▸ **ИССЛЕДУЕМЫЙ ТЕКСТ**:
....

Но не только крестьянство или город питали антиеврейские настроения интеллигенции. Процесс был двусторонним. «Совесть нации» также оказывала сильнейшее идеологическое воздействие на массы. Так, некий учитель Михневич сетовал кооператорам своего села на то, что они пускают к себе кооператоров-евреев. «Вся власть в руках жидов, а украинец как при царизме ничего не имел, так и сейчас» – это уже из речи другого учителя. «Подобные выступления чутко воспринимаются селянской массой и дают крайне нежелательные последствия», – отмечали сотрудники ГПУ. А последствия могли быть такими, как, скажем, в Сосницкой школе № 11, где имели место драки между украинскими и еврейскими учениками. Сосницкий район (Черниговщина) был одним из оплотов автокефалистского движения. Именно там начинал свою деятельность один из руководителей Украинской автокефальной православной церкви В. Потиенко. Там продолжали работать сильные организаторы-автокефалисты. Возможно, неосторожное слово (а может быть, и вполне продуманное) упало на хорошо подготовленную церковными и светскими националистами почву.

К еще одной разновидности антисемитских настроений можно отнести изображение партии большевиков как еврейской организации. «Жид стоит у власти, а всеми этими Рыковыми, Каменевыми, Петровскими, Чубарями жиды помыкают», «а русских в правительстве посадили как лакеев, делай, мол, что прикажут». С. Ефремов приводит высказывание крестьянки-молочницы из пригородного киевского села, которая пусть и весьма своеобразно представляла себе политическую жизнь, но, без сомнения, отражала некий «глас народа»: «Сначала был один царь, а теперь стало два: Ленин – наш как будто – да жидовский – Троцкин или как там. Так ихний про них беспокоится – вот им и хорошо живется, а наш о нас не заботится – то нам и горе».

Впрочем, есть одно интересное обстоятельство, позволяющее взглянуть на проблему антисемитизма с неожиданной стороны. Выяснилось, например, что одесские безработные (а безработных в годы нэпа было немало, причем их ряды пополняли представители разных социальных групп) «обычно под понятие “жид”… подводят евреев-коммунистов», а не всех представителей еврейской национальности. Более того, «среди примыкающих к антисемитам встречаются и евреи, которые… тоже кричат: “Бей коммунистов и жидов!”», тем самым отождествляя эти понятия. Прочие безработные «к этой категории… беспартийных евреев не причисляют, считая их в некоторой степени русифицированными». На беспартийной крестьянской конференции в селе Березнеговатом произошел еще один характерный случай. На конференции присутствовал некий еврей Беркман, до революции имевший 800 десятин земли и арендовавший ряд мельниц. Будучи лишен всего этого народной властью, он не пропал, стал селькором нескольких газет, его дочка была кандидатом в члены партии, а зять – ответственным коммунистом. Беркман попросил выступить вне очереди, в чем ему было отказано. Но собравшиеся крестьяне, несмотря на то что в районе было «сильно развито» юдофобство, слово ему предоставили, мотивировав свои действия тем, что он «из бывших» и ненавидит советскую власть и коммунистическую партию. Сказанное позволяет несколько пересмотреть точку зрения на антисемитизм как на проявление этнической или религиозной нетерпимости и на первый план выдвигает социально-политический фактор формирования антиеврейских настроений.

....

▸ **ФРАГМЕНТ НАБОРА ДАННЫХ**:
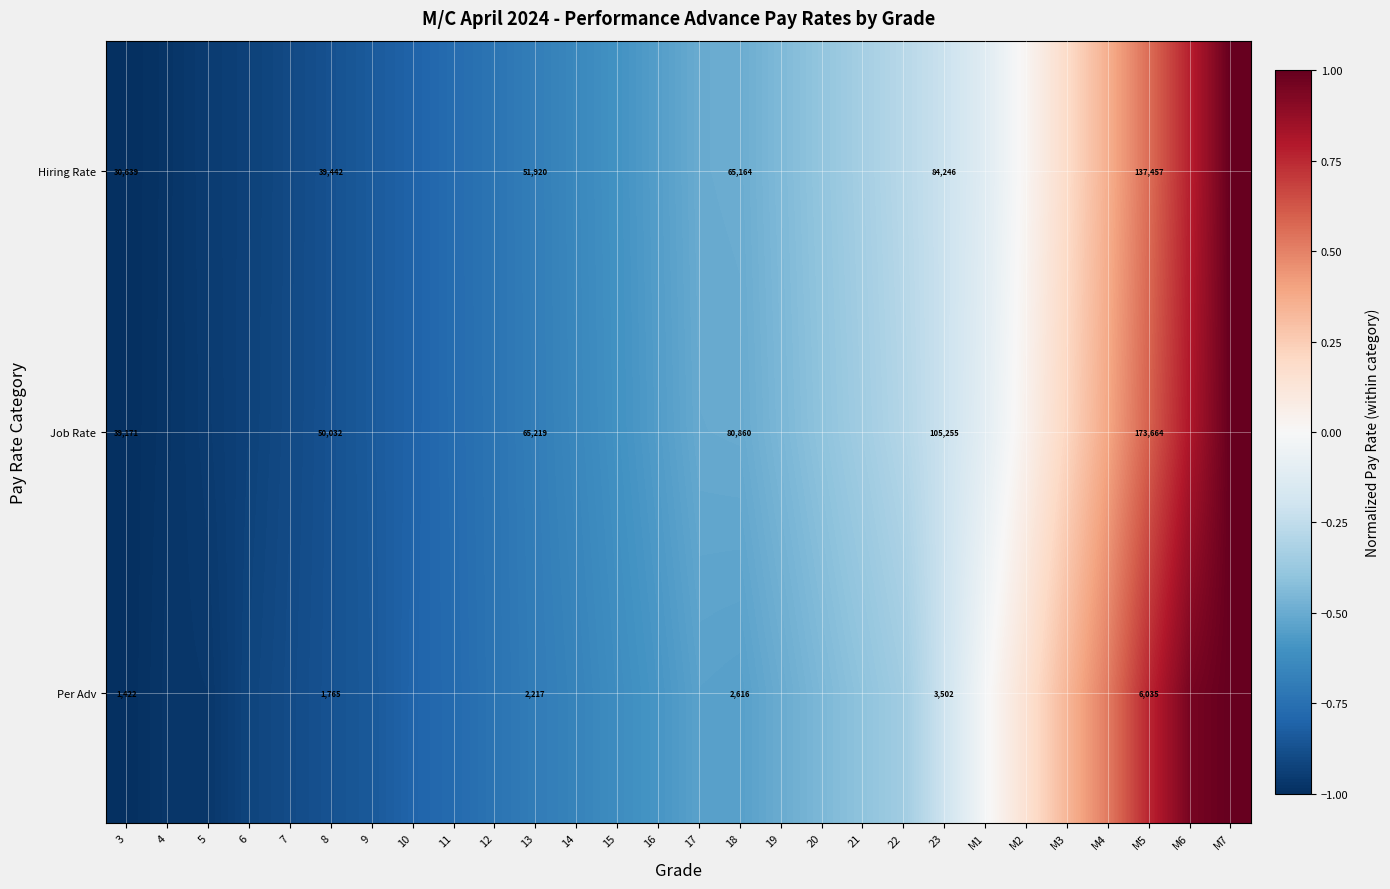

At 8, list the series in order from largest to smallest.

Job Rate, Hiring Rate, Per Adv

....

▸ **ЧТО НУЖНО СДЕЛАТЬ**:
#1 Сколько десятин земли было у Беркмана до революции, согласно тексту об антиеврейских настроениях?
#2 Продолжите текст об антиеврейских настроениях, начав сразу после его последнего предложения.
Список приведен как самостоятельный материал и к тексту об антиеврейских настроениях не относится.

▸ **ОТВЕТЫ ПО НОМЕРАМ**:
#1 800 десятин.

#2
Разговорами «за жизнь», пусть даже весьма грозными, содержащими намеки на погромы, на сходах и посиделках дело не ограничивалось. Помимо уже упоминавшихся писем в государственные органы, к «активным» выражениям антисемитизма можно отнести разнообразные листовки. Большинство из них лишь рисуют сложившуюся ситуацию, другие же призывают к определенным действиям. К числу последних можно отнести плакаты и листовки, в течение некоторого времени появлявшиеся в Мелитопольском и Херсонском округах. Так, в селе Большая Александровка (1925 г.) милицией были обнаружены приклеенные к столбам и разбросанные на улицах плакаты, на которых был изображен конный красноармеец с красным флагом, впереди которого «бежал еврей с чемоданом». Под рисунком стояла подпись: «Символ – евреи очень опасны для нашей Украины, пора изгнать их». Еще ниже следовал призыв: «Бей жидов – спасай Россию».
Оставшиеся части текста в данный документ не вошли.